Cyanide poison | |
---|---|
Other names | Cyanide toxicity, hydrocyanic acid poison[1] |
Cyanide ion | |
Specialty | Toxicology, critical care medicine |
Symptoms | Early: headache, dizziness, fast heart rate, shortness of breath, vomiting[2] Later: seizures, slow heart rate, low blood pressure, loss of consciousness, cardiac arrest[2] |
Usual onset | Few minutes[2][3] |
Causes | Cyanide compounds[4] |
Risk factors | House fire, metal polishing, certain insecticides, eating seeds such as from almonds[2][3][5] |
Diagnostic method | Based on symptoms, high blood lactate[2] |
Treatment | Decontamination, supportive care (100% oxygen), hydroxocobalamin[2][3][6] |
Cyanide poisoning is poisoning that results from exposure to any of a number of forms of cyanide.[4] Early symptoms include headache, dizziness, fast heart rate, shortness of breath, and vomiting.[2] This phase may then be followed by seizures, slow heart rate, low blood pressure, loss of consciousness, and cardiac arrest.[2] Onset of symptoms usually occurs within a few minutes.[2][3] Some survivors have long-term neurological problems.[2]
Toxic cyanide-containing compounds include hydrogen cyanide gas and a number of cyanide salts.[2] Poisoning is relatively common following breathing in smoke from a house fire.[2] Other potential routes of exposure include workplaces involved in metal polishing, certain insecticides, the medication sodium nitroprusside, and certain seeds such as those of apples and apricots.[3][7][8] Liquid forms of cyanide can be absorbed through the skin.[9] Cyanide ions interfere with cellular respiration, resulting in the body's tissues being unable to use oxygen.[2]

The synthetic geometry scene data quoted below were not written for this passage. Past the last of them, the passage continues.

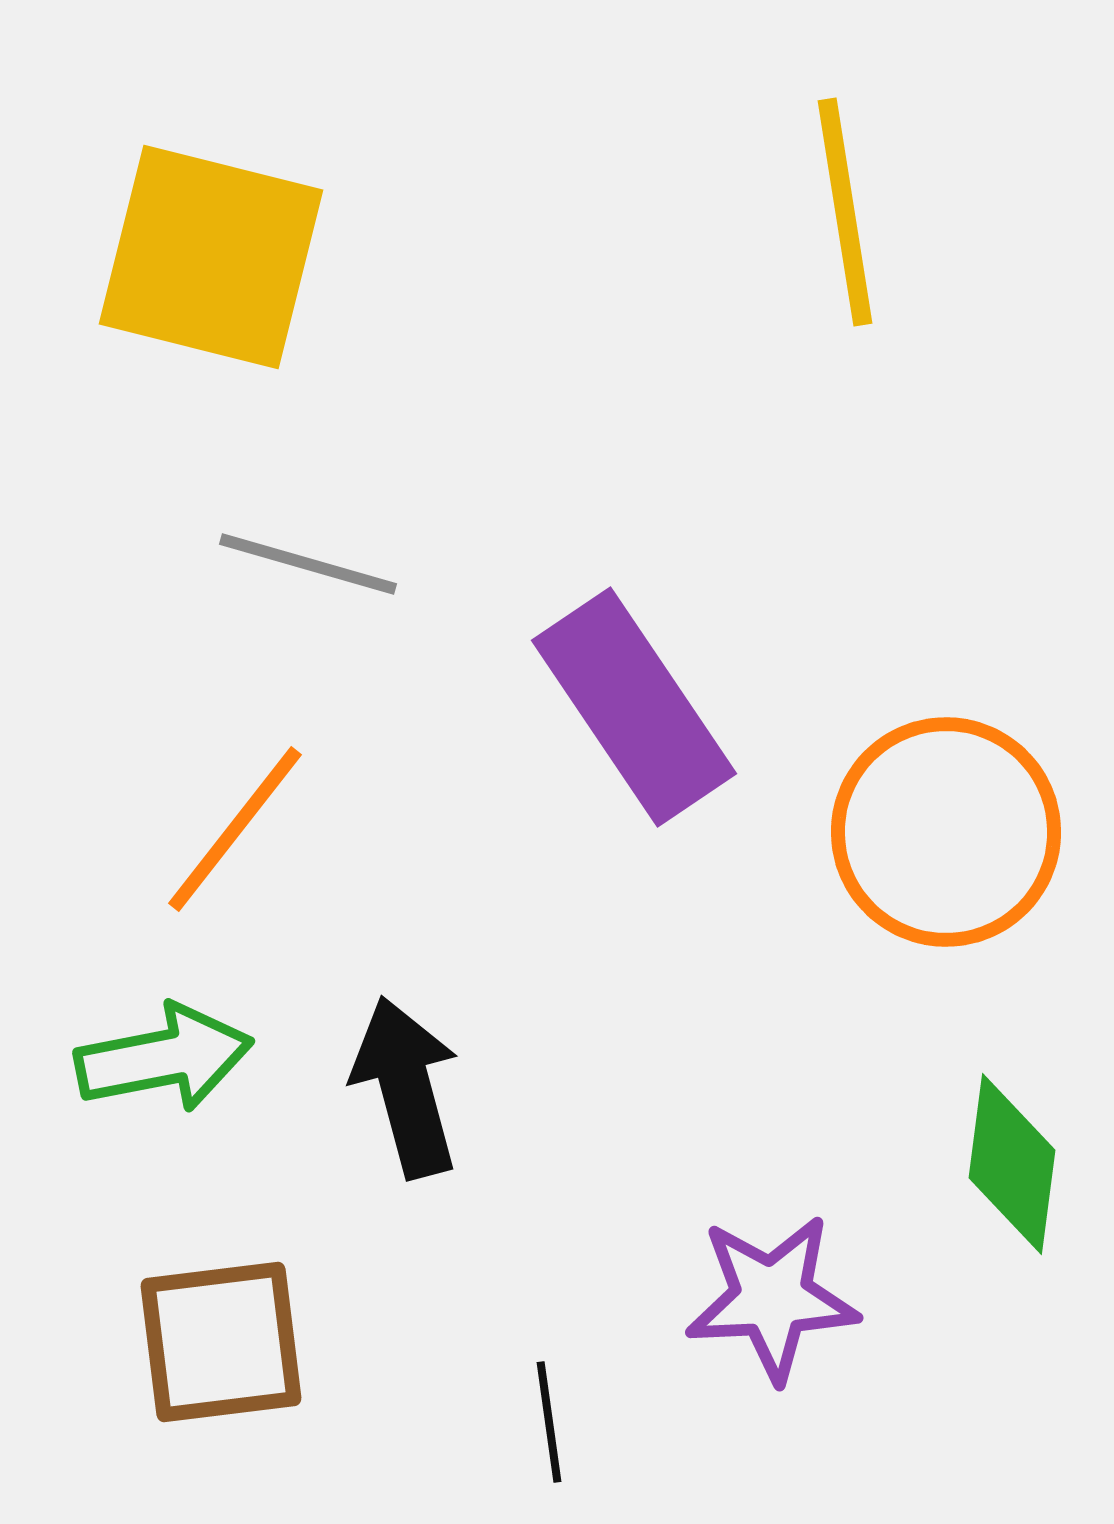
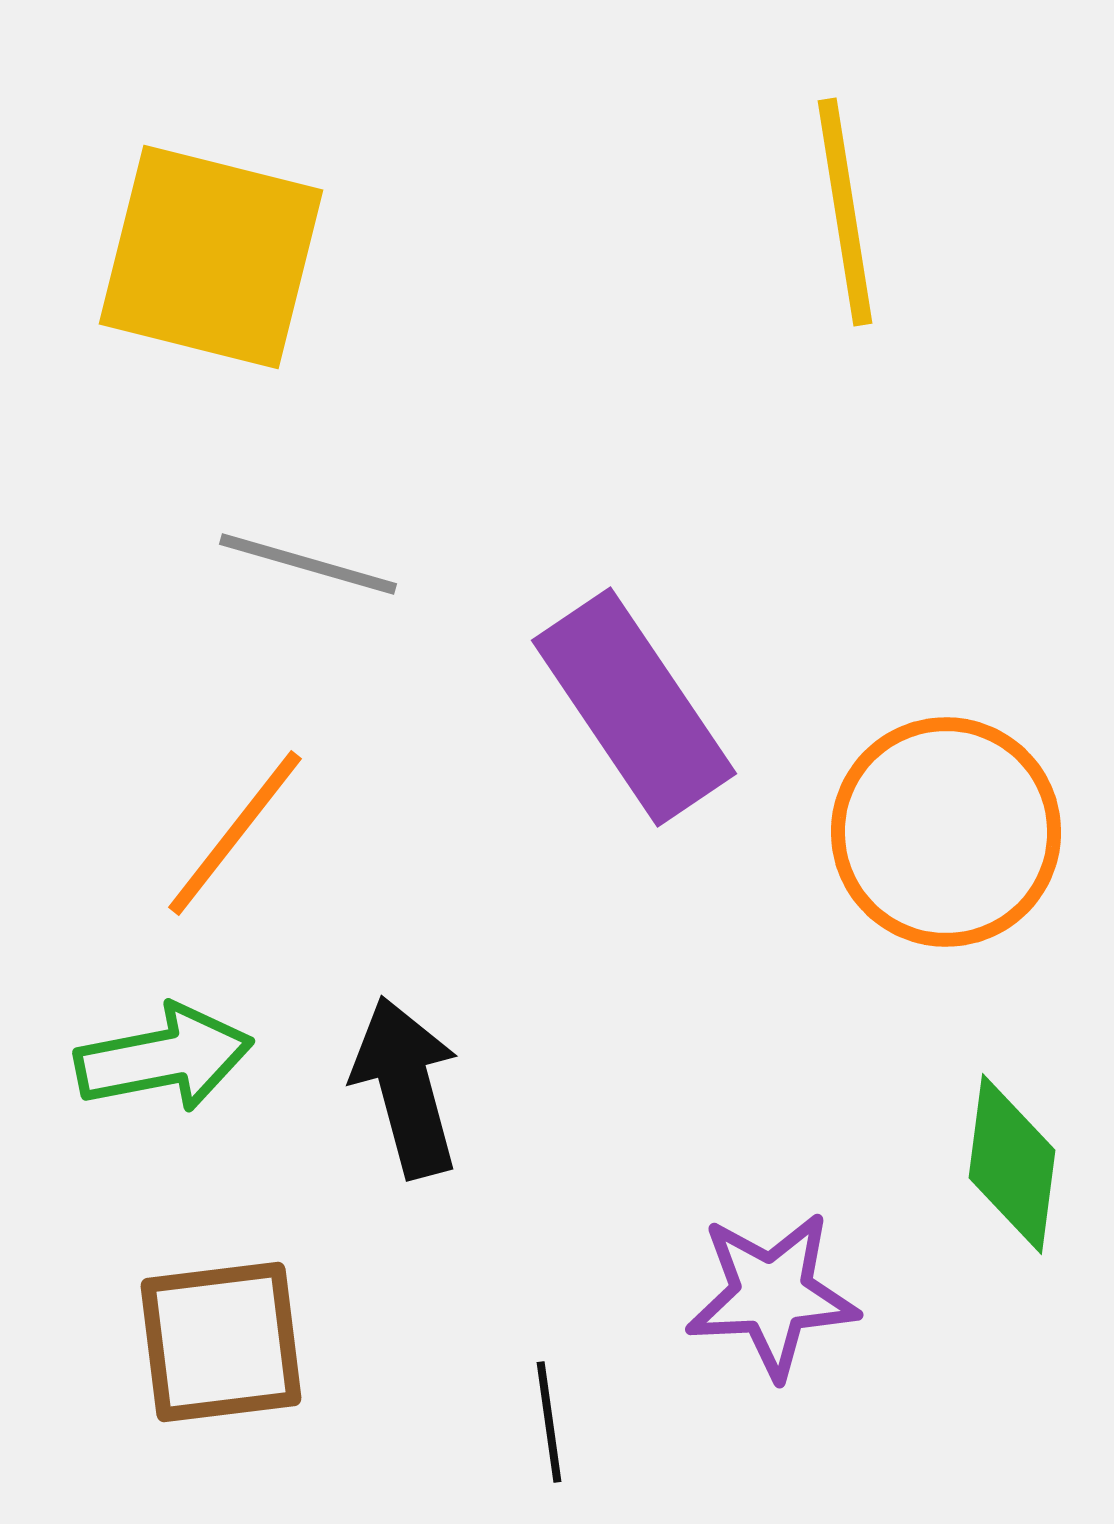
orange line: moved 4 px down
purple star: moved 3 px up
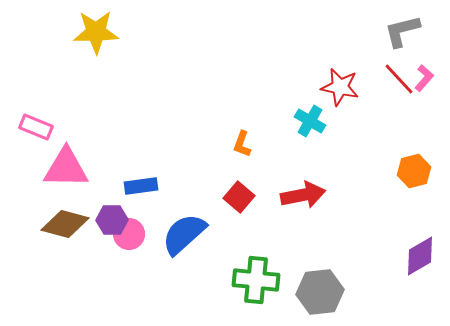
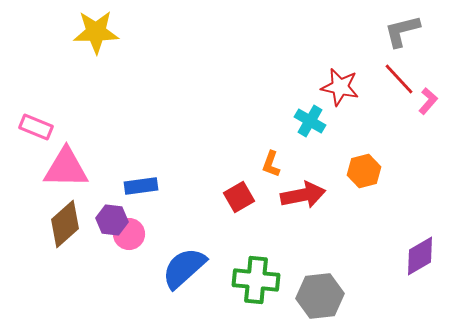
pink L-shape: moved 4 px right, 23 px down
orange L-shape: moved 29 px right, 20 px down
orange hexagon: moved 50 px left
red square: rotated 20 degrees clockwise
purple hexagon: rotated 8 degrees clockwise
brown diamond: rotated 57 degrees counterclockwise
blue semicircle: moved 34 px down
gray hexagon: moved 4 px down
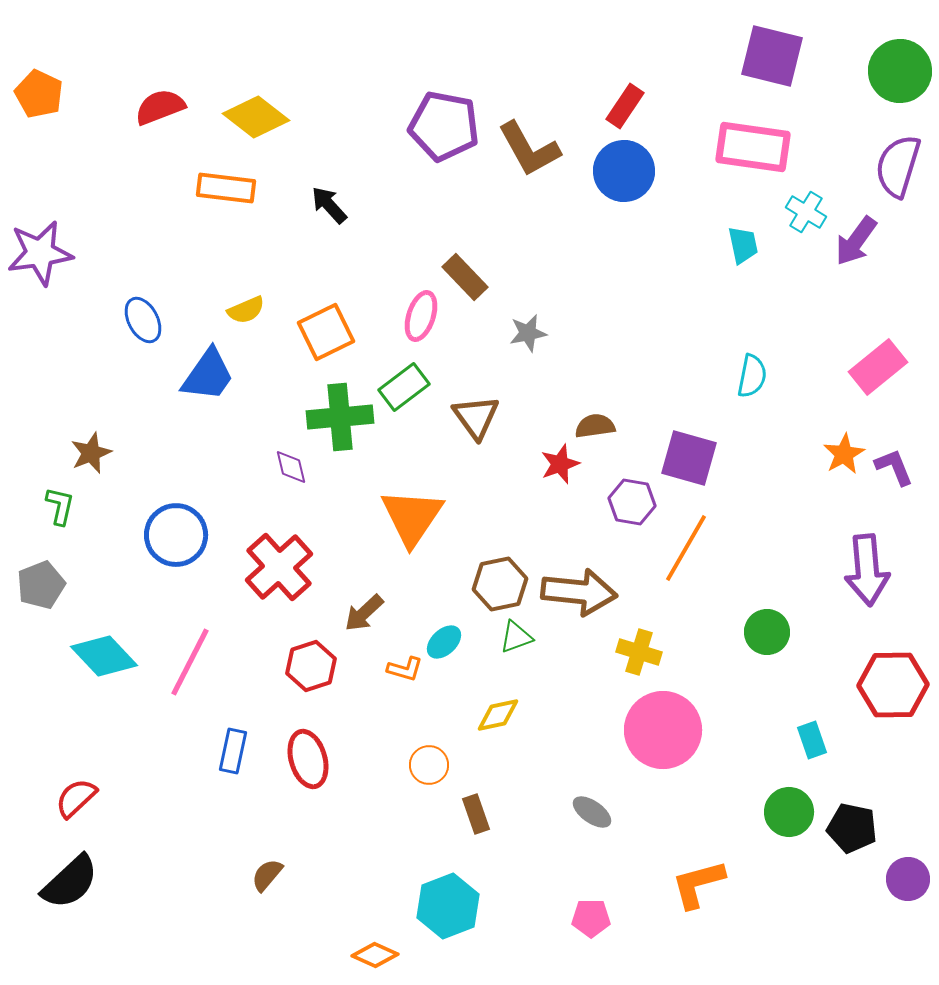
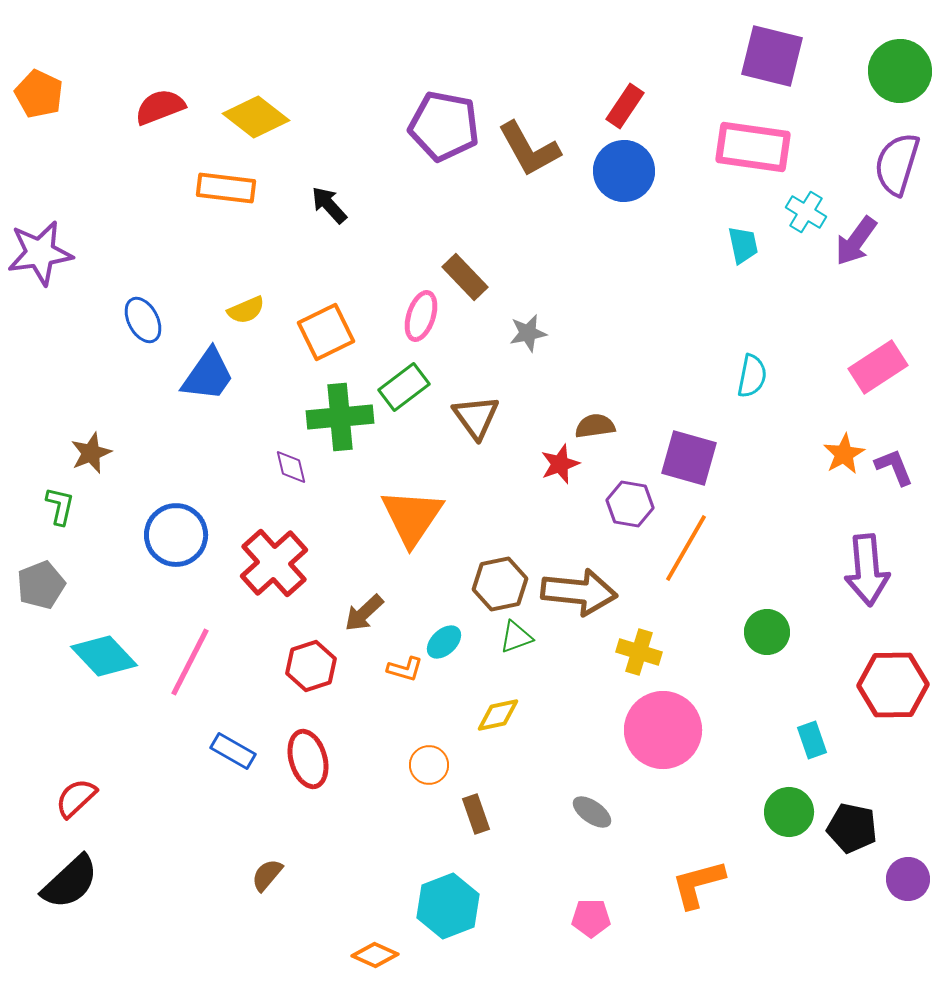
purple semicircle at (898, 166): moved 1 px left, 2 px up
pink rectangle at (878, 367): rotated 6 degrees clockwise
purple hexagon at (632, 502): moved 2 px left, 2 px down
red cross at (279, 567): moved 5 px left, 4 px up
blue rectangle at (233, 751): rotated 72 degrees counterclockwise
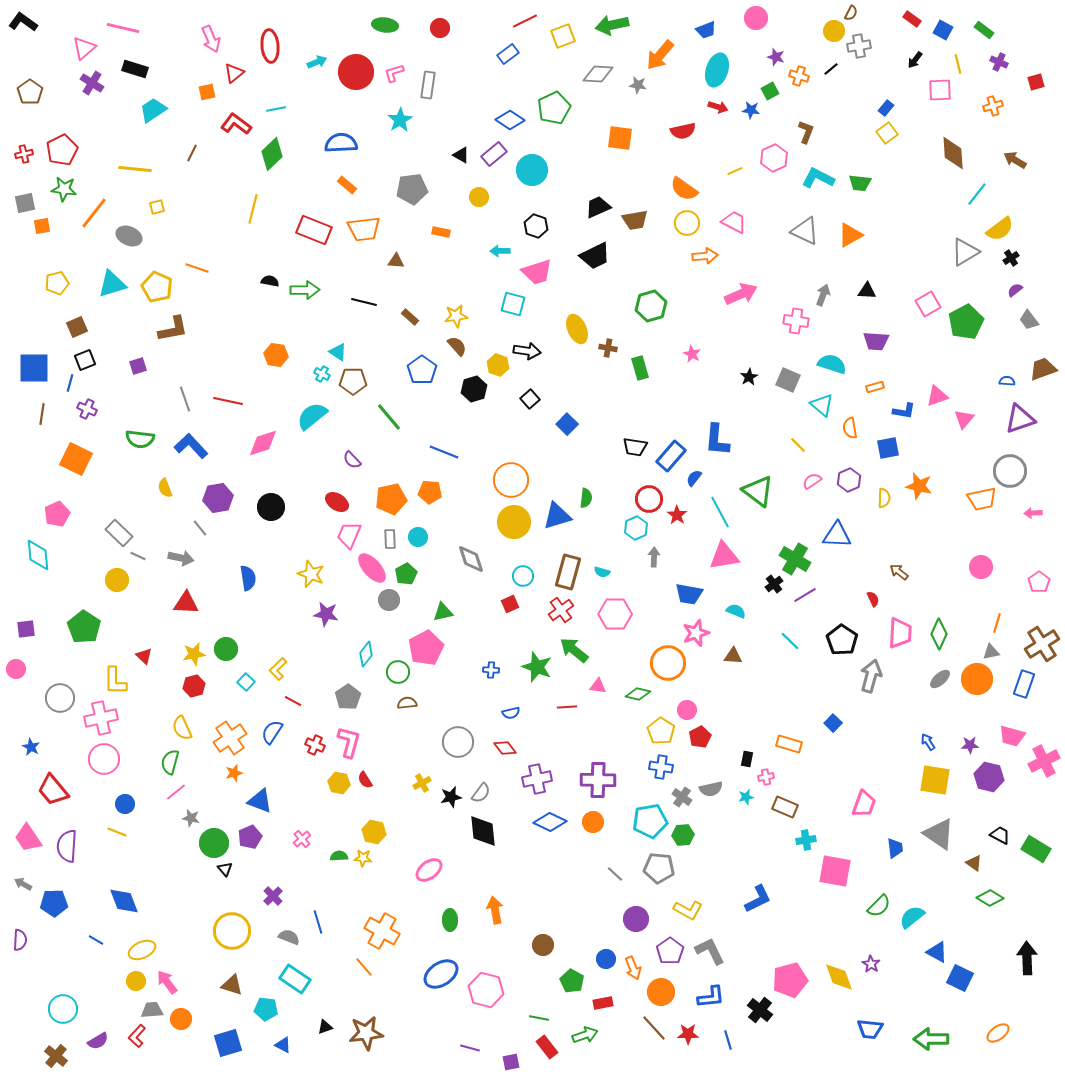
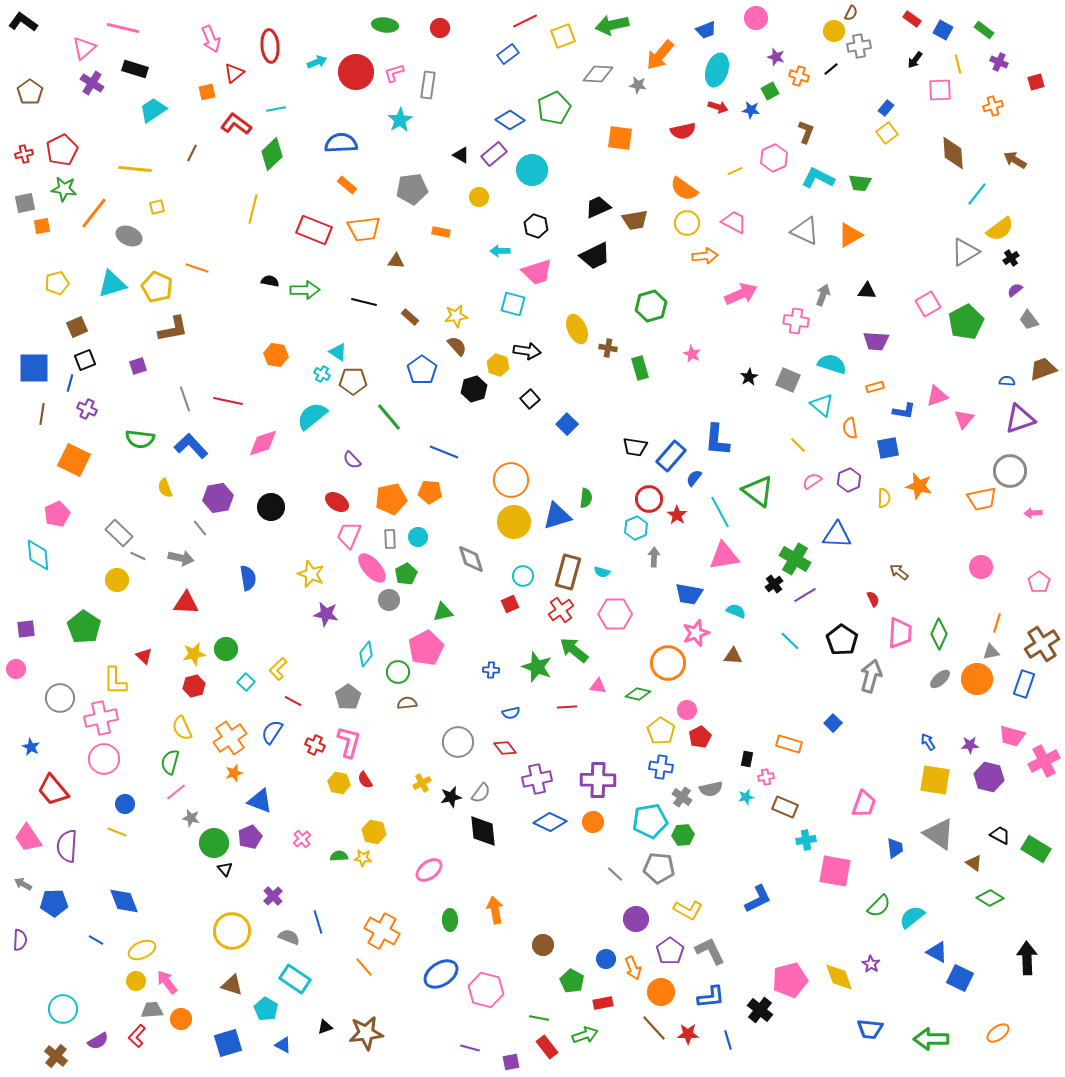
orange square at (76, 459): moved 2 px left, 1 px down
cyan pentagon at (266, 1009): rotated 25 degrees clockwise
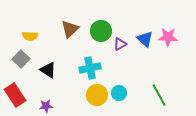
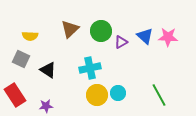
blue triangle: moved 3 px up
purple triangle: moved 1 px right, 2 px up
gray square: rotated 18 degrees counterclockwise
cyan circle: moved 1 px left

Diagnosis is often difficult.[2] It may be suspected in a person following a house fire who has a decreased level of consciousness, low blood pressure, or high lactic acid.[2] Blood levels of cyanide can be measured but take time.[2] Levels of 0.5–1 mg/L are mild, 1–2 mg/L are moderate, 2–3 mg/L are severe, and greater than 3 mg/L generally result in death.[2]
If exposure is suspected, the person should be removed from the source of the exposure and decontaminated.[3] Treatment involves supportive care and giving the person 100% oxygen.[2][3] Hydroxocobalamin (vitamin B12a) appears to be useful as an antidote and is generally first-line.[2][6] Sodium thiosulphate may also be given.[2] Historically, cyanide has been used for mass suicide and it was used for genocide by the Nazis.[3][10]